Os especialistas da Digital Foundry, Alex Battaglia e Thomas Morgan, testaram uma versão aprimorada do RPG de ação e fantasia The Witcher 3: Wild Hunt no PC e nos consoles da geração atual e compartilharam suas observações.
Fonte da imagem: CD Projekt RED
Os especialistas concordam que as melhorias além do ray tracing (texturas, modelos, folhagem, clima, etc.) já estão tornando o jogo mais bonito do que nunca. Especificamente, no PC, o nível de detalhe aumentou, a qualidade gráfica apareceu “Outrageous +”, os vídeos são reproduzidos em tempo real e as pedras de pavimentação de Novigrad deixaram de ser uma textura plana.
Morgan também elogiou a velocidade dos downloads no PS5 e Xbox Series X em comparação com os consoles da geração anterior. Se no PS4 Pro o save foi carregado em um minuto e meio, nos novos consoles é preciso esperar muito menos: cerca de 13 segundos no PS5 e 16 segundos no Xbox Series X.
O maior efeito sobre os revisores foi feito pelo ray tracing: a tecnologia transforma o jogo. A iluminação global e o sombreamento difuso (os consoles se limitam a isso) aumentam “colossalmente” o realismo das cenas. Reflexos e sombras traçados por raios também apareceram no PC.

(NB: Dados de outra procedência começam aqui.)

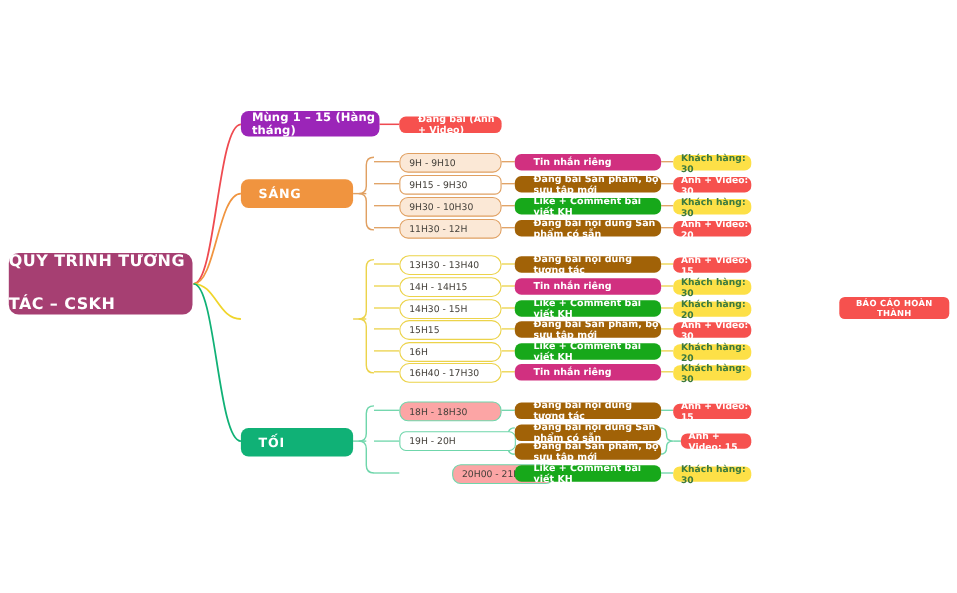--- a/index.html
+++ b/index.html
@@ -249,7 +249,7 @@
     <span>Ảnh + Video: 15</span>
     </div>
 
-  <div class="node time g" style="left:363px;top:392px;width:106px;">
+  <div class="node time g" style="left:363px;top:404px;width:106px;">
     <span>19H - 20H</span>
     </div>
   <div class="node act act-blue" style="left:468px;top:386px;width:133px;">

Battaglia e Morgan dedicaram muito de seu material às inúmeras edições do recente lançamento. Vamos começar com a versão para PC: os reflexos traçados por raios nem sempre incluem todos os objetos, e as sombras traçadas por raios às vezes piscam/desaparecem perto do player e podem não funcionar corretamente com a tecnologia HairWorks.
Entre outras coisas, a versão para PC do The Witcher 3 atualizado sofre de gagueira devido à compilação de shader e uma câmera instável e, mais do que qualquer outra coisa, devido ao uso ineficiente de recursos da CPU e baixo desempenho com DirectX 12 em comparação com DirectX 11 ( 30% pior) mesmo no Intel Core i9-12900K.
Nas configurações máximas, o jogo acabou sendo “mais pesado” do que o Microsoft Flight Simulator e a remasterização do Homem-Aranha da Marvel. A única maneira que Battaglia encontrou para contornar as limitações relacionadas à CPU foi usar NVIDIA DLSS 3 com geração de quadros, a única maneira de manter o desempenho acima de 60 fps.
No lado do console, The Witcher 3: Wild Hunt aprimorado no PS5 e Xbox Series X sofre de falhas (mesmo durante downloads), maior atraso de entrada (até 157 ms) e problemas de desempenho de rastreamento de raio de 30 fps. o projeto nem sempre funciona desista, o que torna desagradável o jogo.
Morgan aconselha jogar no modo de desempenho – 60 quadros / s são mantidos regularmente, mas ocorre subsidência em ambos os consoles. No PS5, há uma distância de desenho maior para sombras e grama, e no Xbox Series X, há uma resolução dinâmica maior (no modo de desempenho, varia de 1080p a 4K).
Não há um vencedor claro no confronto entre consoles no momento – problemas são observados em ambos os dispositivos. Morgan conclui que a atualização precisava de mais trabalho e Battaglia credita a atualização com “muitas frustrações”. Ambos os especialistas esperam por patches rápidos (4.02 devem melhorar o desempenho).